**REQUIRED ACTION:** The data below should be copied out exactly, with its pictures omitted.

Page-level text extractions:
○ ○ ○
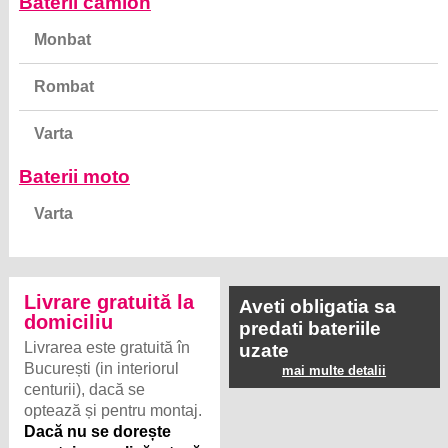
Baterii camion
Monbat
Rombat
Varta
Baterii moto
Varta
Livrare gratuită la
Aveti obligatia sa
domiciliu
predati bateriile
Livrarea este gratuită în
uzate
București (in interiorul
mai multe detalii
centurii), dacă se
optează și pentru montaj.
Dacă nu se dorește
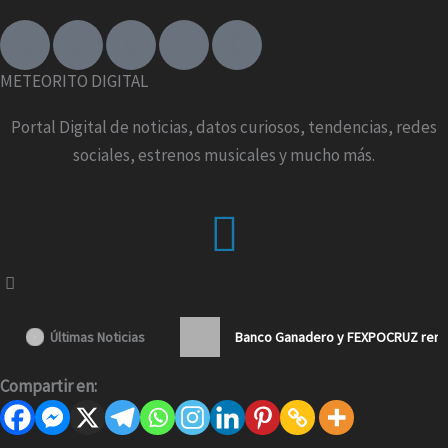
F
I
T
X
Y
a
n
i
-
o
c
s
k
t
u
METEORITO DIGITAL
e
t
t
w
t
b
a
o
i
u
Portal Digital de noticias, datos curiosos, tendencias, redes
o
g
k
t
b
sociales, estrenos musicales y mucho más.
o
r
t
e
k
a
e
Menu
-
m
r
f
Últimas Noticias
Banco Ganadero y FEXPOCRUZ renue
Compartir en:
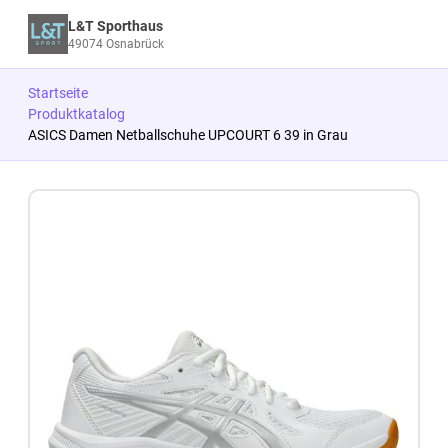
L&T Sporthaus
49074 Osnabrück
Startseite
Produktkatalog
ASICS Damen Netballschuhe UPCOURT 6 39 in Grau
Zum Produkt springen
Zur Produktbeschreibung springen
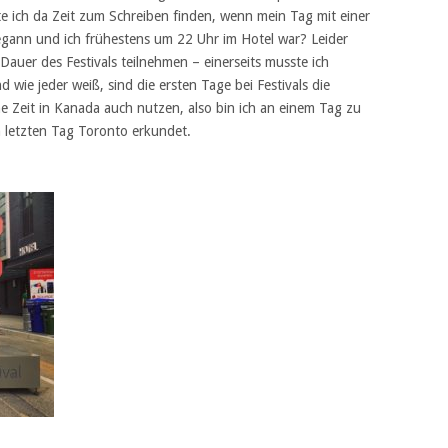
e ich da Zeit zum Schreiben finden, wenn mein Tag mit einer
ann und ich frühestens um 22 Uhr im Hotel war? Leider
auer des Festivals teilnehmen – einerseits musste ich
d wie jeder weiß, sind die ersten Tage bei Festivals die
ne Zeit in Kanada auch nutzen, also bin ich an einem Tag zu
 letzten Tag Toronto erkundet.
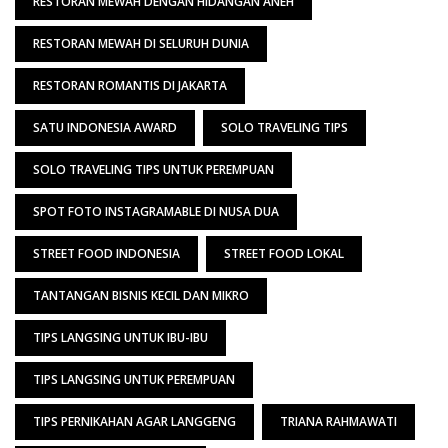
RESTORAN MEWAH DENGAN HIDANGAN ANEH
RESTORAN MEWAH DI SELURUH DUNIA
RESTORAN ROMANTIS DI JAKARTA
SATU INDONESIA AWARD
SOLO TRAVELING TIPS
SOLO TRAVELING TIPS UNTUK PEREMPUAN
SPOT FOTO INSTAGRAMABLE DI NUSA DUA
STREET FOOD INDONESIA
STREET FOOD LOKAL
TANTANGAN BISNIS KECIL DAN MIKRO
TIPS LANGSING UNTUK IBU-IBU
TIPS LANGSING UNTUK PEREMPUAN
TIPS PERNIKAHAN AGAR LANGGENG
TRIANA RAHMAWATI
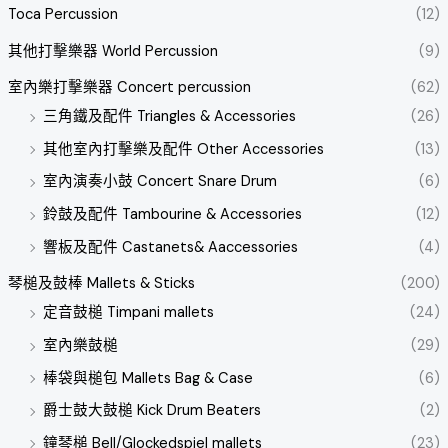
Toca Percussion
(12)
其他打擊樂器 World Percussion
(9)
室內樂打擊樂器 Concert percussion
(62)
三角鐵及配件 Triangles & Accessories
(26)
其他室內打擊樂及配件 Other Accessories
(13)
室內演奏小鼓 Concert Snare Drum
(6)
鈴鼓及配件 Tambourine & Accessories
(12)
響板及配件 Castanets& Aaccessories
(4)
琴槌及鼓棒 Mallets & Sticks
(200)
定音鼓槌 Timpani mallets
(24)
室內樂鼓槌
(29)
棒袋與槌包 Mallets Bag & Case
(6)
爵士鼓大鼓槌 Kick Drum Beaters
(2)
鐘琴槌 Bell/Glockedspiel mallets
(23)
○ ○ ○
**YOUR RESPONSE:**
Baterii camion
Monbat
Rombat
Varta
Baterii moto
Varta
Livrare gratuită la
Aveti obligatia sa
domiciliu
predati bateriile
Livrarea este gratuită în
uzate
București (in interiorul
mai multe detalii
centurii), dacă se
optează și pentru montaj.
Dacă nu se dorește
F
I
T
X
Y
a
n
i
-
o
c
s
k
t
u
METEORITO DIGITAL
e
t
t
w
t
b
a
o
i
u
Portal Digital de noticias, datos curiosos, tendencias, redes
o
g
k
t
b
sociales, estrenos musicales y mucho más.
o
r
t
e
k
a
e
Menu
-
m
r
f
Últimas Noticias
Banco Ganadero y FEXPOCRUZ renue
Compartir en:
L&T Sporthaus
49074 Osnabrück
Startseite
Produktkatalog
ASICS Damen Netballschuhe UPCOURT 6 39 in Grau
Zum Produkt springen
Zur Produktbeschreibung springen
e ich da Zeit zum Schreiben finden, wenn mein Tag mit einer
ann und ich frühestens um 22 Uhr im Hotel war? Leider
auer des Festivals teilnehmen – einerseits musste ich
d wie jeder weiß, sind die ersten Tage bei Festivals die
ne Zeit in Kanada auch nutzen, also bin ich an einem Tag zu
 letzten Tag Toronto erkundet.
RESTORAN MEWAH DENGAN HIDANGAN ANEH
RESTORAN MEWAH DI SELURUH DUNIA
RESTORAN ROMANTIS DI JAKARTA
SATU INDONESIA AWARD
SOLO TRAVELING TIPS
SOLO TRAVELING TIPS UNTUK PEREMPUAN
SPOT FOTO INSTAGRAMABLE DI NUSA DUA
STREET FOOD INDONESIA
STREET FOOD LOKAL
TANTANGAN BISNIS KECIL DAN MIKRO
TIPS LANGSING UNTUK IBU-IBU
TIPS LANGSING UNTUK PEREMPUAN
TIPS PERNIKAHAN AGAR LANGGENG
TRIANA RAHMAWATI
Toca Percussion
(12)
其他打擊樂器 World Percussion
(9)
室內樂打擊樂器 Concert percussion
(62)
三角鐵及配件 Triangles & Accessories
(26)
其他室內打擊樂及配件 Other Accessories
(13)
室內演奏小鼓 Concert Snare Drum
(6)
鈴鼓及配件 Tambourine & Accessories
(12)
響板及配件 Castanets& Aaccessories
(4)
琴槌及鼓棒 Mallets & Sticks
(200)
定音鼓槌 Timpani mallets
(24)
室內樂鼓槌
(29)
棒袋與槌包 Mallets Bag & Case
(6)
爵士鼓大鼓槌 Kick Drum Beaters
(2)
鐘琴槌 Bell/Glockedspiel mallets
(23)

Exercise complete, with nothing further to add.